Es bleibt abzuwarten, ob sich aus den zehn neuen Liedern des aktuellen Albums Klassiker herauskristallisieren. Potential dafür hätten einige der Stücke, allen voran die Eröffnung „Unscharf mit Katze“, welches bereits im Vorfeld als Single veröffentlicht wurde. Wie bei Element of Crime üblich, drehen sich die meisten Lieder um die Liebe, wobei Letztere wie so häufig bloß ein Rahmen ist, um vom Leben als Ganzes, und den Menschen, die es leben, zu erzählen. Ob es ein Polizist ist, der einem die Tür zur Straßenbahn aufhält, ein seltsamer Kauz, der nach Diamanten sucht, oder aber ein Hund oder eine Katze sind, die sich immer wieder in den Liedern der Band tummeln – Regeners Texte erzählen einmal mehr kleine Geschichten, deren Details selten ausgesprochen werden, aber durch den bildhaften Einsatz von Sprache jederzeit vor den Augen der Hörer*innen lebendig werden. Und während es in den meisten Liedern wieder bitter zugeht, die Liebe selten ungetrübt ist, schlägt ein Lied wie „Alles in Ordnung“ ungewohnt hoffnungsvolle Töne an.
 

Unscharf mit Katze


Sven Regener gibt sich auf dem neuen Album oft atemlos. Beinahe wie ein Rapper manövriert er sich mit der typisch kratzigen Stimme durch die Textzeilen. Jedes Wort hat seinen Platz, ist weder zu viel noch zu wenig. Beinahe mathematisch muten die neuen Texte an, verschachtelt die Sätze, sodass man sich nicht selten fragt, wo einer enden wird. Vorgetragen mit der Regener´schen Lakonie unterhält das Album gut, auch dank einer guten Balance zwischen ruhigeren und flotten Stücken. Ungewöhnlich für die Band ist ein Duett, welches das erste Drittel des Albums beendet, ehe der noch bessere Mittelteil folgt. In „Dann kommst du wieder“ singt Regener gemeinsam mit Tobias Bamborschke, seines Zeichens Sänger und Texter der Berliner Indie-Rockband „Isolation Berlin“ (auch höchst empfehlenswert!) über das Warten, und was denn alles währenddessen in der Welt geschieht.
Das Titelstück „Morgens um Vier“ beendet das Album, und ist gleichzeitig das längste Lied der Band. Ruhig und nachdenklich erzählt es von der magischen Stunde, kurz nachdem die Nacht ihren Höhepunkt erreichte, und es noch nicht richtig Morgen ist. Wenn man, so Regener, beim Nachhausegehen keine Menschenseele trifft, völlig allein ist, allein mit sich und der Stadt.

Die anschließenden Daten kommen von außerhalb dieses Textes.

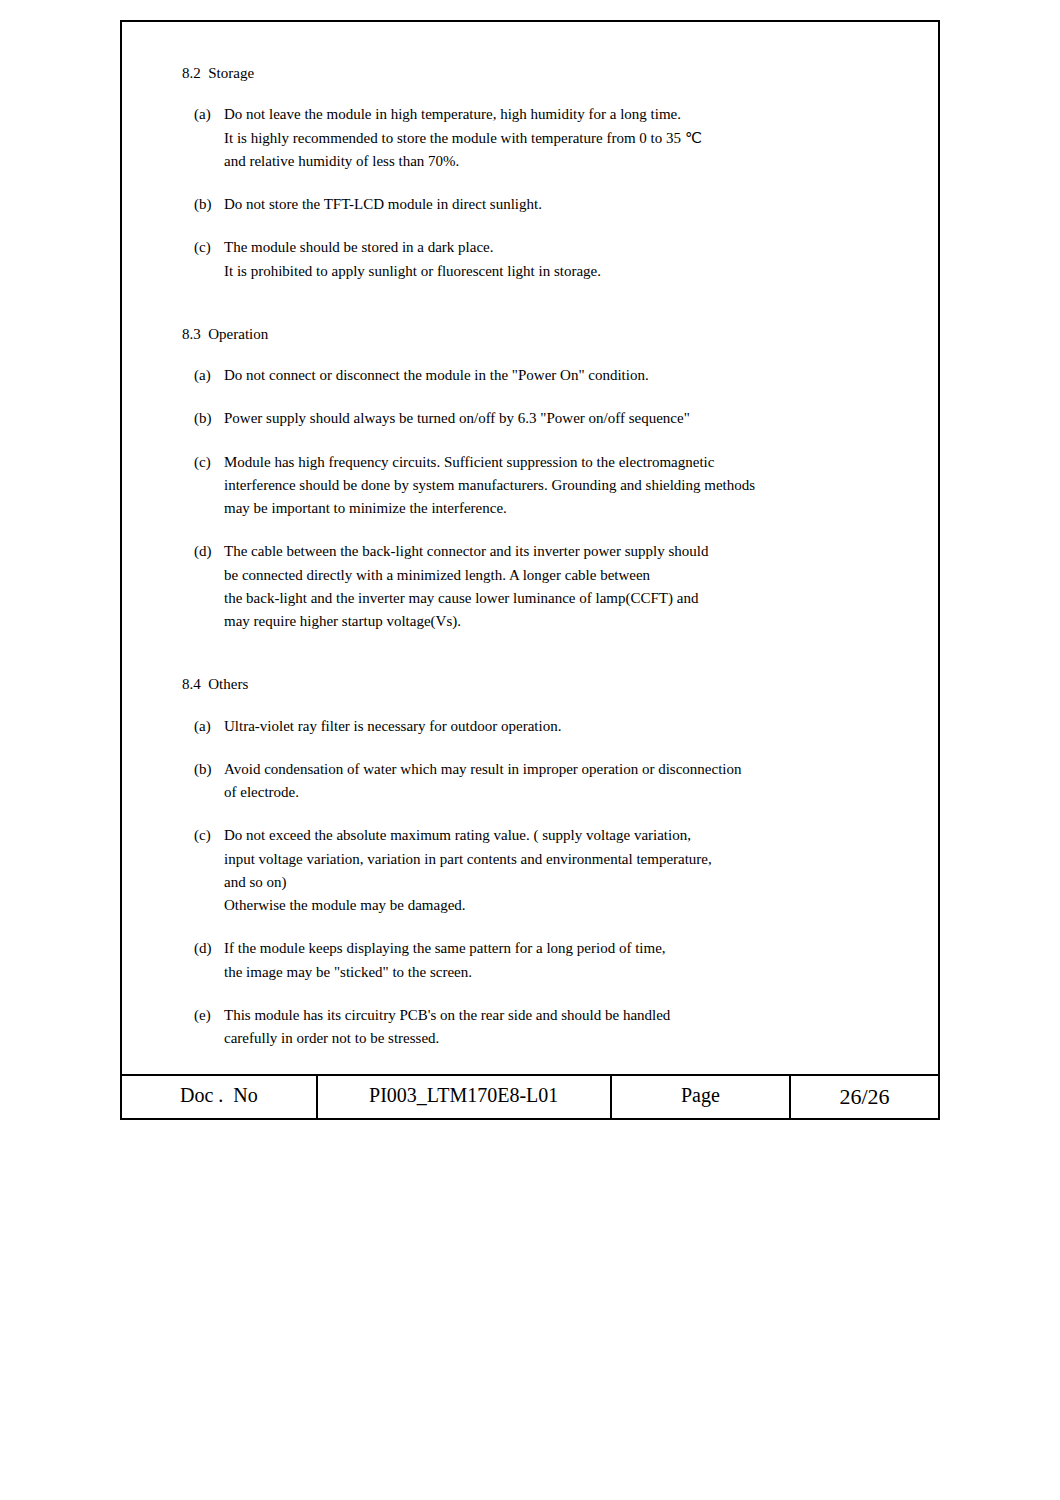8.2 Storage
(a) Do not leave the module in high temperature, high humidity for a long time. It is highly recommended to store the module with temperature from 0 to 35 ℃ and relative humidity of less than 70%.
(b) Do not store the TFT-LCD module in direct sunlight.
(c) The module should be stored in a dark place. It is prohibited to apply sunlight or fluorescent light in storage.
8.3 Operation
(a) Do not connect or disconnect the module in the "Power On" condition.
(b) Power supply should always be turned on/off by 6.3 "Power on/off sequence"
(c) Module has high frequency circuits. Sufficient suppression to the electromagnetic interference should be done by system manufacturers. Grounding and shielding methods may be important to minimize the interference.
(d) The cable between the back-light connector and its inverter power supply should be connected directly with a minimized length. A longer cable between the back-light and the inverter may cause lower luminance of lamp(CCFT) and may require higher startup voltage(Vs).
8.4 Others
(a) Ultra-violet ray filter is necessary for outdoor operation.
(b) Avoid condensation of water which may result in improper operation or disconnection of electrode.
(c) Do not exceed the absolute maximum rating value. ( supply voltage variation, input voltage variation, variation in part contents and environmental temperature, and so on) Otherwise the module may be damaged.
(d) If the module keeps displaying the same pattern for a long period of time, the image may be "sticked" to the screen.
(e) This module has its circuitry PCB's on the rear side and should be handled carefully in order not to be stressed.
Doc . No
PI003_LTM170E8-L01
Page
26/26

Das neue Album gibt sich insgesamt also ruhiger, nachdenklicher, doch bewegt sich auf gewohnt hohem Niveau. EoC-Fans spitzen sowieso ihre Lauscher, alle anderen sollten dem Album zumindest eine Chance geben. Jetzt gleich, nach dem Aufstehen, vor dem Schlafengehen, in der Pause, oder eben ganz passend, morgens um Vier.